“If you build it they will come” is great in theory (and makes for a killer sound bite), but does NOT work in practice. 

New business owners often launch their business with a predefined idea of what they want to provide, and they do so without asking questions or understanding where their customers are coming from first. They don’t take the time to validate their assumption that what they want to deliver is what their intended targets want to buy. 

Your business is not all about You! (Gasp) 

When it comes to business, what the customer wants is king. If the customer wants something that’s different than what you want to provide, you’ll have to ask yourself which is more important – the success of your business, or going the path you chose. This is a major fork in the road, my friend, and one that you need to navigate as quickly as possible. 

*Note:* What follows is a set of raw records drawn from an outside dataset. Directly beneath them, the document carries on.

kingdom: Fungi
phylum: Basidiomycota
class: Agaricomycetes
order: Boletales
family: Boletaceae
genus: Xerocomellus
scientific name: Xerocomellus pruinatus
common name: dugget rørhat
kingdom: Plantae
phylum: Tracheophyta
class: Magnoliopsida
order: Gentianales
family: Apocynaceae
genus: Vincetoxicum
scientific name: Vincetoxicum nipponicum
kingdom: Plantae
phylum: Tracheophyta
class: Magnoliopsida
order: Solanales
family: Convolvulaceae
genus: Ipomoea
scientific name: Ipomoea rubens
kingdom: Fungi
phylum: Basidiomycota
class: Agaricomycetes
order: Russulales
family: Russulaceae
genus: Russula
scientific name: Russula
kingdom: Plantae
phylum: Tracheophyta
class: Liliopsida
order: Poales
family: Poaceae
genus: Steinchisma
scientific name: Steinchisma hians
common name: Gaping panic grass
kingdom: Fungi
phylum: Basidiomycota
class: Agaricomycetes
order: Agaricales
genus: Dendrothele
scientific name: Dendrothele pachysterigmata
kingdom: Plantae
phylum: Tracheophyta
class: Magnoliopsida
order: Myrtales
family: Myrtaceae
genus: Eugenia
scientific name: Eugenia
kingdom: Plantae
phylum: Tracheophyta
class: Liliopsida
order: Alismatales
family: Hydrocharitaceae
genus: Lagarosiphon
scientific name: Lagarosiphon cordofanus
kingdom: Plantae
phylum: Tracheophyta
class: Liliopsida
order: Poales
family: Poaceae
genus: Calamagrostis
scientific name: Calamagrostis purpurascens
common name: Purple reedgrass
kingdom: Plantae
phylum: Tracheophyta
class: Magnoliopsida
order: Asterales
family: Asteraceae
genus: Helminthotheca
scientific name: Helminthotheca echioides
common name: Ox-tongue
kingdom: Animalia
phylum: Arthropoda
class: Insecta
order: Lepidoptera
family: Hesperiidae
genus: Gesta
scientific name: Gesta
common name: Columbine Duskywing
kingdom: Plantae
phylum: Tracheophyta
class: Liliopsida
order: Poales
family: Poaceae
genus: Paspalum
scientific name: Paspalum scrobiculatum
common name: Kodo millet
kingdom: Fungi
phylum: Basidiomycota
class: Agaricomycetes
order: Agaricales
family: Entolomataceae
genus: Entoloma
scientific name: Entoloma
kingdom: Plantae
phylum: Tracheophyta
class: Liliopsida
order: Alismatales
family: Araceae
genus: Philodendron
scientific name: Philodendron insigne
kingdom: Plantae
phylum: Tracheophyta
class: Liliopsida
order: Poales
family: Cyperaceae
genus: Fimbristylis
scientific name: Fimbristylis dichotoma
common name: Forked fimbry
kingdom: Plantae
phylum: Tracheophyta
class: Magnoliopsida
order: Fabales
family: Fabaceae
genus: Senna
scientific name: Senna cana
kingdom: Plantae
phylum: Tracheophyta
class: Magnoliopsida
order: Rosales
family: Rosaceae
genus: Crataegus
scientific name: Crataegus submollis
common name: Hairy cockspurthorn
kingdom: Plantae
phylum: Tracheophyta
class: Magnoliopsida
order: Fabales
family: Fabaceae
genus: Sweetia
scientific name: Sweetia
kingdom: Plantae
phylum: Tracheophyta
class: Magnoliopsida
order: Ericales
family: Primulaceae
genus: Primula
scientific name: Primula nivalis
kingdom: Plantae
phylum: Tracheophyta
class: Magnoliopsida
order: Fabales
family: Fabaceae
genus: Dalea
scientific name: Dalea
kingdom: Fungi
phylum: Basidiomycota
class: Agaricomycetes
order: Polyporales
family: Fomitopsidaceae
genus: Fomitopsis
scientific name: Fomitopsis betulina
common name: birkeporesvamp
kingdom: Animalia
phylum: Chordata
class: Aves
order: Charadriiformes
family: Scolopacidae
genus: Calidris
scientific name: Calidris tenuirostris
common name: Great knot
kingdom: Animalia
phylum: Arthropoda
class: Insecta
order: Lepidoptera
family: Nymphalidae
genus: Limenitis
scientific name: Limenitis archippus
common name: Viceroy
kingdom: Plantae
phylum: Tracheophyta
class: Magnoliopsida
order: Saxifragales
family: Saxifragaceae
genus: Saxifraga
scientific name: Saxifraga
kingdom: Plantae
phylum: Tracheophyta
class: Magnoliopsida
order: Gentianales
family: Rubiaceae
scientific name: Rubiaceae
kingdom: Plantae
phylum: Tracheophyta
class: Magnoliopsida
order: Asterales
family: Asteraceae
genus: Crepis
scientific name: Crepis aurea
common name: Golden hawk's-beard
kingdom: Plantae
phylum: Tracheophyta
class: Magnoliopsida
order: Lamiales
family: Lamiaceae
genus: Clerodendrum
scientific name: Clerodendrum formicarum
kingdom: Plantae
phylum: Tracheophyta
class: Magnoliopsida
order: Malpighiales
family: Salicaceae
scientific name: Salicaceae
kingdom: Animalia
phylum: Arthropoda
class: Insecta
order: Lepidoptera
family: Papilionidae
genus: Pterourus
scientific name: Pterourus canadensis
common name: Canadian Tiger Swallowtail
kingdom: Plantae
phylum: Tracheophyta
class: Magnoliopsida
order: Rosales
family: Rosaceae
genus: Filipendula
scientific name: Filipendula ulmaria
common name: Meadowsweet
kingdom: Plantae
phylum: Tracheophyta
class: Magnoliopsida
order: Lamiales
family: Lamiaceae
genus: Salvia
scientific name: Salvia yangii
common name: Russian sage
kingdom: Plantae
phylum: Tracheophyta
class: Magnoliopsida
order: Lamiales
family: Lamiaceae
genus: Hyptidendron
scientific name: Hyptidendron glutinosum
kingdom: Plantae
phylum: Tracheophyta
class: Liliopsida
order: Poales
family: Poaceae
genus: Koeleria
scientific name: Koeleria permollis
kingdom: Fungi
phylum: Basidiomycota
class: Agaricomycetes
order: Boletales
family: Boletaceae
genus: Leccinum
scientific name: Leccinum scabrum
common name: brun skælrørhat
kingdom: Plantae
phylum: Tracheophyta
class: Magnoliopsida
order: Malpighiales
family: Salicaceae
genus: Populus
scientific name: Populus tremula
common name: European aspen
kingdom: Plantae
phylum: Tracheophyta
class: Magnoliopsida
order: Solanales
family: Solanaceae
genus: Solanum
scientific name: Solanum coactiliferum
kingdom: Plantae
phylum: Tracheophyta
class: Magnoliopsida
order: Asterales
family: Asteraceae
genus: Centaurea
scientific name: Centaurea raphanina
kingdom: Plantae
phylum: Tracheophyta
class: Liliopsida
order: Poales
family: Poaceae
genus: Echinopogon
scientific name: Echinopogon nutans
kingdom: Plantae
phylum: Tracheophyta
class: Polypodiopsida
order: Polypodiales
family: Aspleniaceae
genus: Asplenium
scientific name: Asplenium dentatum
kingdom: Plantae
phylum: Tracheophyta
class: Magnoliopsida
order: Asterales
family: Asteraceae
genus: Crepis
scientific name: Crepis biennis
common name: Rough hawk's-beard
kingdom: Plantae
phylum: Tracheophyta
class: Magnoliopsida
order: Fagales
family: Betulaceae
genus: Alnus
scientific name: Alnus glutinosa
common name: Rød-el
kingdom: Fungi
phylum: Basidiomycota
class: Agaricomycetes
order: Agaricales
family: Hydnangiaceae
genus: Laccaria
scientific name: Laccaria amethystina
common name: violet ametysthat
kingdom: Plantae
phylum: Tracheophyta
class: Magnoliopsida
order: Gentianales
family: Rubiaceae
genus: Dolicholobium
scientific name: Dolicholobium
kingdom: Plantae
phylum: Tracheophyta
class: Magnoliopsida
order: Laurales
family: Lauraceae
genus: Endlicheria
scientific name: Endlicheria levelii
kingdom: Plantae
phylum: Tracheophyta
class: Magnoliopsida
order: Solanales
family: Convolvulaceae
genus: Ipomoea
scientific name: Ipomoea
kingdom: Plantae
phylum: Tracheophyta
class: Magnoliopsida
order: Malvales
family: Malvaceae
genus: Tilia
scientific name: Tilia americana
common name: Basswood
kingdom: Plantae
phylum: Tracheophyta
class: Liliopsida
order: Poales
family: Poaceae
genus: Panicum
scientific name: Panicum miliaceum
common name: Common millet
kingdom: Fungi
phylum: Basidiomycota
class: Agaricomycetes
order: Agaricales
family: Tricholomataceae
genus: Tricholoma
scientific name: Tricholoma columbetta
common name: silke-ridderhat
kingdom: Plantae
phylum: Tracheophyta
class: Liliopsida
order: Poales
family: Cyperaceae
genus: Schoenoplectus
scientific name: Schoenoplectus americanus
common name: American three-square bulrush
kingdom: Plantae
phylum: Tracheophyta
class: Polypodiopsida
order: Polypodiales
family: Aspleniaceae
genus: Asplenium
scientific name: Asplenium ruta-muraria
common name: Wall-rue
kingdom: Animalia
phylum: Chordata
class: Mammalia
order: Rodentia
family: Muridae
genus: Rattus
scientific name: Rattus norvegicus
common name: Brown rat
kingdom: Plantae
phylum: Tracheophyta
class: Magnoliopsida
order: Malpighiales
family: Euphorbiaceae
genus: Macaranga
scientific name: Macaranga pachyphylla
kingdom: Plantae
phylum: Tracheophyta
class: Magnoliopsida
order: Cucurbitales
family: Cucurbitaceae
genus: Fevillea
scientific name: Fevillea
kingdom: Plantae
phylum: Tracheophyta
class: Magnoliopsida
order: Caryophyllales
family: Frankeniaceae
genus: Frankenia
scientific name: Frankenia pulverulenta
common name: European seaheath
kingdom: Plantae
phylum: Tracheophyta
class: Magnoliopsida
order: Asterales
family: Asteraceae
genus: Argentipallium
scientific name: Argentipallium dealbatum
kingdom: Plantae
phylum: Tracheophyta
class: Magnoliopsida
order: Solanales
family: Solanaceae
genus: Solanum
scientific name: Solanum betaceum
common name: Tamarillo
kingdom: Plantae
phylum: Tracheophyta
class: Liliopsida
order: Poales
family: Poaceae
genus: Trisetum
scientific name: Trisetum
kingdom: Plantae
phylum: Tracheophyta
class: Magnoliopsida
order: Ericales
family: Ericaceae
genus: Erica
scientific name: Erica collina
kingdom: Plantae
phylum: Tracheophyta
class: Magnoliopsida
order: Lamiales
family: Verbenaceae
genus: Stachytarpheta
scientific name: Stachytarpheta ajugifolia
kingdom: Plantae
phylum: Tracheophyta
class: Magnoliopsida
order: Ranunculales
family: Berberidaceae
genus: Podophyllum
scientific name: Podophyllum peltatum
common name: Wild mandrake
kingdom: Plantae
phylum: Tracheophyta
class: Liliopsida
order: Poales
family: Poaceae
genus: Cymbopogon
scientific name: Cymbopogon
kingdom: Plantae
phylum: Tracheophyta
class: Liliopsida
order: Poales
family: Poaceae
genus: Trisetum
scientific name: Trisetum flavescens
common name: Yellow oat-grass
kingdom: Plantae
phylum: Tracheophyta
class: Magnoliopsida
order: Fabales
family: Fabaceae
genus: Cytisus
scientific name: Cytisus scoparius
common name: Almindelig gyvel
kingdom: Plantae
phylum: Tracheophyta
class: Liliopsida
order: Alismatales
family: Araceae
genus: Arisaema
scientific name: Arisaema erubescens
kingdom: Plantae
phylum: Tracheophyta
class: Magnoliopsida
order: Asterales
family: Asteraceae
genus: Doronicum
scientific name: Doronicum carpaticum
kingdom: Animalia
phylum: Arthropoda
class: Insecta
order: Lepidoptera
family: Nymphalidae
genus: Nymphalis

If you hope to influence or motivate someone to take action, the first thing you need to do is spend as much time as possible really understanding who they are and where they’re coming from. You need to know what their real pains and challenges are. (we touched on this in an earlier post this year)

Your business is all about THEM! 

Your customers don’t want to be motivated, they want their problem solved. They want to be understood and served. It is all about THEM. 

If you focus on trying to motivate people to take a particular action, chances are you will fail. Why? Because wanting to motivate someone is inherently a self-centered desire. “I want to click here” or “I want to build my list” or “I want people to subscribe” are all statements and sentiment that are all about YOU.

Commit to Understanding First.

If you want to truly connect with your audience, you need to start by understanding them better than anyone else does. Learn as much as you can about them, figure out where they hang out, where they shop, what they do. Once you know where they are, seek them out and start asking them questions.

  • What is the real pain point in the market?
  • Why are they willing to spend money on your product/service/offer?
  • What is it like for them to not have a solution to their pain yet?

If you can understand your audience better than your competitors, you’ll be able to serve them better than your competitors.

Try to understand how your customers make a buying decision and why they aren’t choosing someone else. Try to understand what they want more than anything else.

Go deep and get results.

When you take the time to really go deep in understanding who your customers are, and what they need, and most importantly what they WANT, they will be that much more motivated (and predisposed) to respond.